# Planet Ultra's Angeles Crest Century...Anyone done it?



## maSSpayne (Sep 9, 2004)

I'll be doing this bad boy on 9/11 and I'd like to get some info from anyone that has done it.
For instance:
WATER-- How much? Bottles? Camelbak? Bottles & Camelbak?
FOOD-- Bring just gels, bars, and Cytomax? Or a small buffet?
I've done a few centuries in the past but not with this much climbing. What would the normal ETA be on this ride? My average century is between 5-61/2 hours depending on who I am riding with.
Thanks for the input!!


----------



## SSped (Sep 10, 2004)

*It is a great ride*

I did it and it was a blast. there is tins of climbing on it. you should be able to use only two water bottles due to the fact that they have the best Sag set ups. Hope you have fun.

SSped


----------



## maSSpayne (Sep 9, 2004)

*I think we've met....*



SSped said:


> I did it and it was a blast. there is tins of climbing on it. you should be able to use only two water bottles due to the fact that they have the best Sag set ups. Hope you have fun.
> 
> SSped


 I recognize the name. You have a SUV w/ the same plate and you ride a white Seven. Right??


----------



## SSped (Sep 10, 2004)

*I saw you*

You were the one walking you bike up the first hill right? Well at least you looked good doing it.

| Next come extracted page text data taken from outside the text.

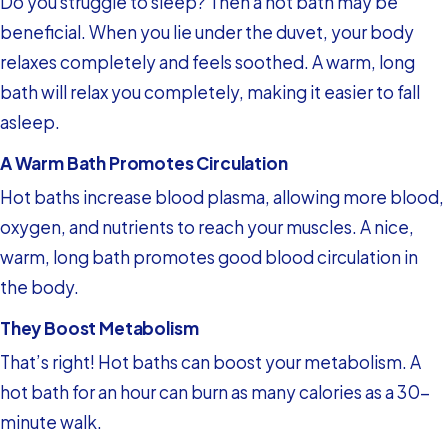
Do you struggle to sleep? Then a hot bath may be
beneficial. When you lie under the duvet, your body
relaxes completely and feels soothed. A warm, long
bath will relax you completely, making it easier to fall
asleep.
A Warm Bath Promotes Circulation
Hot baths increase blood plasma, allowing more blood,
oxygen, and nutrients to reach your muscles. A nice,
warm, long bath promotes good blood circulation in
the body.
They Boost Metabolism
That’s right! Hot baths can boost your metabolism. A
hot bath for an hour can burn as many calories as a 30-
minute walk.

J.K. Just thought I would get your goat on that one. Thanks for the hook up and for waiting for me. That was one awsome ride. I went out an devoured a ton of Sushi that night. 

C ya Soon
SSped


----------



## bandoulu (Nov 1, 2004)

*hi.....*

When you did this ride were you using double or triple chainrings for the climb ?

Thanks
B.


----------



## maSSpayne (Sep 9, 2004)

Double. I don't think it's bad enough to need a triple.


----------



## SSped (Sep 10, 2004)

*Dub Dub*

My woosie arse did it on a double. 

Heh MasPP. Long time no hear. I just sent in my money for the Vision Quest. Another month and it will be training time. You going to do it this year? I am doing it on the SS Cross Bike. We should also hook up and do a cross race before the end of the season. 

KIT

SSped


----------



## maSSpayne (Sep 9, 2004)

*"Dude. Where's my cross bike?"*

Now, if I could only get one of those. Rode with Dirtdad a while ago and he now has one. I feel sooo left out. His wasn't SS tho. 
And for the VQ, I haven't really thought about it. Dr. Diana emailed me an application. I would like to do it SS. I wonder if I can do it, tho. That damn ride scares me!!!


----------